In [1]:
%matplotlib inline

import numpy as np
import pandas as pd
import matplotlib.pyplot as plt
import seaborn as sns; sns.set()
import matplotlib

matplotlib.rcParams['animation.embed_limit'] = 30000000.0
plt.rcParams['figure.dpi'] = 120

# Decision Trees

Tree-based classifiers are inherently multiclass

A decision tree breaks data down by asking a series of questions in order to categorise samples into the same class. An algorithm starts at a tree root and then splits the data based on the features that gives the largest information gain. This splitting procedure occours until all the samples within a given node all belong to the same class. A limit on nodes, or tree depth, is often set to avoid overfitting due to a deep tree. To split using information gain relies on calculating the difference between an impurity measure of a parent node and the sum of the impurities of its child nodes; information gain being high when impurity of the child nodes is low. Three impurity measures that are commonly used in binary decision trees are gini impurity, entropy, and the classification error. An ensemble of decision trees can be created to build a more robust model by giving each tree a random bootstrap sample of the data and using a majority voting rule to predict class label<sup>1</sup>.

######

## [JOB A]
Which three impurity measures does the decision trees text list as common in binary decision trees?
## [JOB B]
Continue the decision trees text above, starting after its last sentence.

## [INFORMATION SUPPLIED]

######

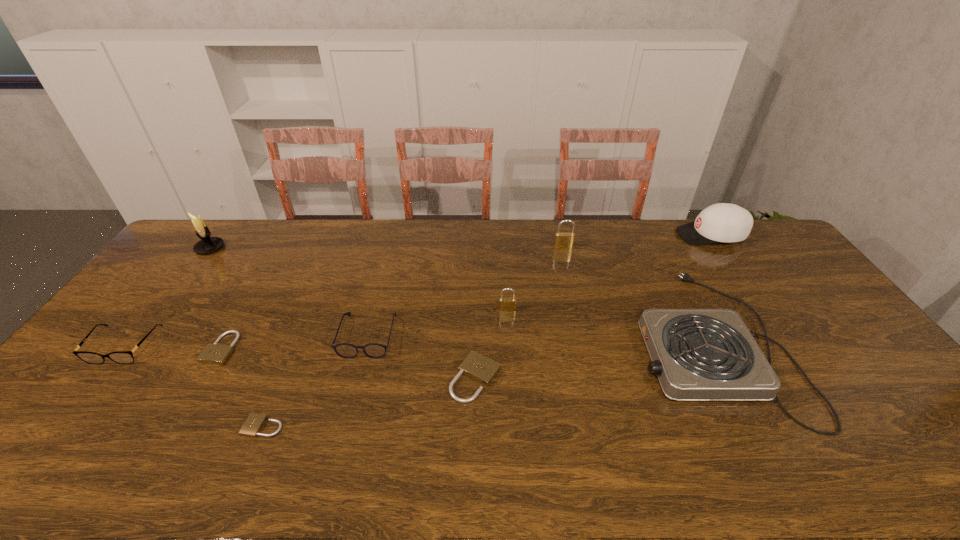
In the image, there is a desktop. Identify the location of vacant area at the left edge. (35, 437).

This screenshot has width=960, height=540. In the image, there is a desktop. Find the location of `free space at the right edge`. free space at the right edge is located at coordinates (769, 292).

Locate an element on the screen. free area in between the rightmost beige padlock and the baseball cap is located at coordinates 593,307.

Find the location of a particular element. Image resolution: width=960 pixels, height=540 pixels. empty space that is in between the left spectacles and the second padlock from left to right is located at coordinates (195, 386).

######

## [FINAL ANSWER A]
Gini impurity, entropy, and the classification error.

## [FINAL ANSWER B]
Lets start by building a tree with one split.

---

1. Raschka, Sebastian, and Vahid Mirjalili. Python Machine Learning, 2nd Ed. Packt Publishing, 2017.

In [None]:
from sklearn.tree import DecisionTreeClassifier
DT = DecisionTreeClassifier(criterion='gini',
                            max_depth = 1,
                            random_state=RANDOM_STATE)

DT

Lets have a look at our dataset with two feature and one split.

Scikit-Learn uses the Classification And Regression Tree (CART) algorithm to produce binary trees, meaning nodes always have two children. Other algorithms, such as ID3, can have more children. The algorithms spits the training set into two subsets using a single feature and a theshold searching for the pair that produces the 'purest' subset based on size, minimising a cost function. Once split, it uses the same logic recursively until the maximum depth is reached or a split cannot be found that reduces impurity<sup>1</sup>. 

---
1. Géron, A. (2017). Hands-on machine learning with Scikit-Learn and TensorFlow: concepts, tools, and techniques to build intelligent systems. " O'Reilly Media, Inc.".

In [None]:
!pip install graphviz

In [None]:
from sklearn.tree import export_graphviz
from pydotplus import graph_from_dot_data
import graphviz

#DT.fit(vis_data, y_train)
#dot_data = export_graphviz(DT, out_file=None, 
#                     feature_names=[x_axis_label, y_axis_label],  
#                     class_names=feature_reduced['class'].unique(),  
#                     filled=True, rounded=True,  
#                     special_characters=True)  
#
# Save it
#graph = graph_from_dot_data(dot_data)
#graph.write_png('binary_split.png')
#
# Show it
#graphviz.Source(dot_data)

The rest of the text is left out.